La tensione corre lungo i binari del treno

Rachel Watson guarda il mondo attraverso un vetro. Sta seduta nello scompartimento di un treno e guarda scorrere il paesaggio, la gente, le loro storie, senza poterle toccare. Reduce da un divorzio doloroso, che ha provato a dimenticare annegando nell’alcol i rimpianti, viaggia ogni giorno verso New York come una pendolare qualsiasi, passando davanti alla sua vecchia casa dove nel frattempo l’ex marito si è rifatto una famiglia. E guarda. Guarda scorrere la vita degli altri, che immagina bella e felice come non può essere più la sua. In particolare quella di una coppia che le sembra perfetta, la cui armonia le sembra impossibile da incrinare. Fin quando ai suoi occhi qualcosa accade, quando anche tra questi due innamorati si insinua il dubbio, l’ombra del tradimento e della menzogna...

Tratto dall’omonimo libro best seller del 2015 scritto da Paula Hawkins e diventato caso letterario con oltre 10 milioni di copie vendute nel mondo (in Italia è stato pubblicato da Piemme) La ragazza del treno arriva ora sullo schermo con la regia di Tate Taylor chiamato alla difficile impresa di pareggiare al cinema il successo ottenuto in libreria. Si entra in sala con la sensazione che - neanche a dirlo - non sarà semplice replicare le atmosfere del romanzo, un thriller psicologico che ha più di un piano di lettura, e man mano che i minuti passano questa impressione si rafforza.

La ragazza del treno è - dovrebbe essere - un film sullo sguardo, su un’ossessione, un thriller che non nasconde ambizioni hitchcockiane ma che inevitabilmente resta anni luce lontano da quel modello. Nonostante gli sforzi di un cast guidato da Emily Blunt che - a differenza di altre volte - qui non sembra in grado di dare verità e profondità al suo personaggio. Responsabilità che non si possono però lasciare agli interpreti e vanno divise con gli sceneggiatori che (dopo il prologo) hanno ridotto al minimo il discorso sulle ossessioni - elemento che dovrebbe essere centrale in tutta quanta la storia – semplificando anche all’inverosimile i caratteri di tutti i personaggi. Ecco allora che gli uomini appaiono tutti riprovevoli, in preda alle pulsioni più elementari, e le donne tragiche eroine condannate a una sudditanza che si risolverà solo nel finale. Un po’ poco anche se, lasciando perdere il confronto difficile con il successo editoriale, ci si limita a paragonare il film ad altre storie analoghe passate di recente sullo schermo (viene in mente ad esempio Gone Girl). Senza scomodare i modelli più “alti”.

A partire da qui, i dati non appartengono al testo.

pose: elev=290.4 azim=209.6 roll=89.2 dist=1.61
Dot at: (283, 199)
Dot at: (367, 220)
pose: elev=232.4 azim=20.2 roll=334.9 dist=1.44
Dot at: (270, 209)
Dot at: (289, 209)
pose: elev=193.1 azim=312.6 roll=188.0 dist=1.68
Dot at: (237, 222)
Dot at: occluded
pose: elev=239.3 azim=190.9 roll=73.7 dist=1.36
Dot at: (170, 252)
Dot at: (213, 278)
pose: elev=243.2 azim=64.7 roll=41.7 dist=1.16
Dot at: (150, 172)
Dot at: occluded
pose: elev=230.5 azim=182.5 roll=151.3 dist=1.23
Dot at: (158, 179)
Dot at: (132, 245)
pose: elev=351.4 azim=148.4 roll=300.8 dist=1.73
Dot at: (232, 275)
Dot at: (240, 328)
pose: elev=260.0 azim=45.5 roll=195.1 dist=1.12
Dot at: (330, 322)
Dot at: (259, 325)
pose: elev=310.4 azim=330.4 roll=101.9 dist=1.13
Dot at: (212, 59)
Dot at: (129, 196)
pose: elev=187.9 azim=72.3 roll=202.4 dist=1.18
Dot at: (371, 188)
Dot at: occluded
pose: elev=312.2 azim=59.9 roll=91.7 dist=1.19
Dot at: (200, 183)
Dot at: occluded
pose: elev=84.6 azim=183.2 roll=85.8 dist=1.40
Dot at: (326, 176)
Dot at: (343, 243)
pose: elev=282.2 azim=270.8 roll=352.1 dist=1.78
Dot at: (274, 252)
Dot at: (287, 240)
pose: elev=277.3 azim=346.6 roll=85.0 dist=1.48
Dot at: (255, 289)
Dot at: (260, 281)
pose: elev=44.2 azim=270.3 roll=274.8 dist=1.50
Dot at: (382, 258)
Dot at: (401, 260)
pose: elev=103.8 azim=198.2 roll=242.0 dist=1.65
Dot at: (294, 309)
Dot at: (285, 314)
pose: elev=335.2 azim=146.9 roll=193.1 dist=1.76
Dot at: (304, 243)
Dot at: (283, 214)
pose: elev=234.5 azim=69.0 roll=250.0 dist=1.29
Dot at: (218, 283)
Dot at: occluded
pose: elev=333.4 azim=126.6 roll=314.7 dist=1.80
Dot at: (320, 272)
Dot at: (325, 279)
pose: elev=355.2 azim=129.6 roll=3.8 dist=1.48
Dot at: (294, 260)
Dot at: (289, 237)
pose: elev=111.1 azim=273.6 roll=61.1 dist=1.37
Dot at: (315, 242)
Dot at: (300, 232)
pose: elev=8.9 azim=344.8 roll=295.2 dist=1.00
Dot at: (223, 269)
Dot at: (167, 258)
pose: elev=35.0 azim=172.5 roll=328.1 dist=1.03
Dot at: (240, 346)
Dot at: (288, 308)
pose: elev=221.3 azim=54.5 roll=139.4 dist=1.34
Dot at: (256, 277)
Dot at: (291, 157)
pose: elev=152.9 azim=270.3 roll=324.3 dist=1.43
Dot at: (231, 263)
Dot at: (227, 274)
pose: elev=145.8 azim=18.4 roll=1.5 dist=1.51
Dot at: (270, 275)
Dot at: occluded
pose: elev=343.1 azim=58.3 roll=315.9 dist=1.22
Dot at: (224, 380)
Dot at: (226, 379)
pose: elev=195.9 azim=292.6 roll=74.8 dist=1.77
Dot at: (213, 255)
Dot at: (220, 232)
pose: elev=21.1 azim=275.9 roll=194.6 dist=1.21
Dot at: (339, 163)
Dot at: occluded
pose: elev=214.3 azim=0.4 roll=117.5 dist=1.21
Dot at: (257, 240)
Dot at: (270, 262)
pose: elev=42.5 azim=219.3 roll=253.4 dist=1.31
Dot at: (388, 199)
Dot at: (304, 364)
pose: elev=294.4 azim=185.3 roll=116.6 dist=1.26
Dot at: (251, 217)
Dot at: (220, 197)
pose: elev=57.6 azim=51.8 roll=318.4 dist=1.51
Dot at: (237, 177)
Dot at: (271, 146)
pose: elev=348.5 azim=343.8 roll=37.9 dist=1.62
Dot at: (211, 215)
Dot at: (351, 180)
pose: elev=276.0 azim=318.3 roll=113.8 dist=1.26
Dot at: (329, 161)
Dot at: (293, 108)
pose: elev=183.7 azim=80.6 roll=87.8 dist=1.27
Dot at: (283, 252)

Se da una parte i continui salti temporali non aiutano a rendere il racconto scorrevole da un’altra la discesa all’inferno di Rachel non è mai davvero tragica e appare un po’ “posticcia”, come quel gin che nasconde nella borraccia della minerale. Qui regista e autori avrebbero potuto e dovuto lavorare per indagare nella parte più profonda e buia della personalità della protagonista, che troppo presto diventa un semplice ingranaggio nel meccanismo del thriller che deve arrivare a una conclusione. Dimenticando lungo i binari ogni riflessione sullo sguardo e sulla vita guardata - e non vissuta - attraverso un vetro da Rachel.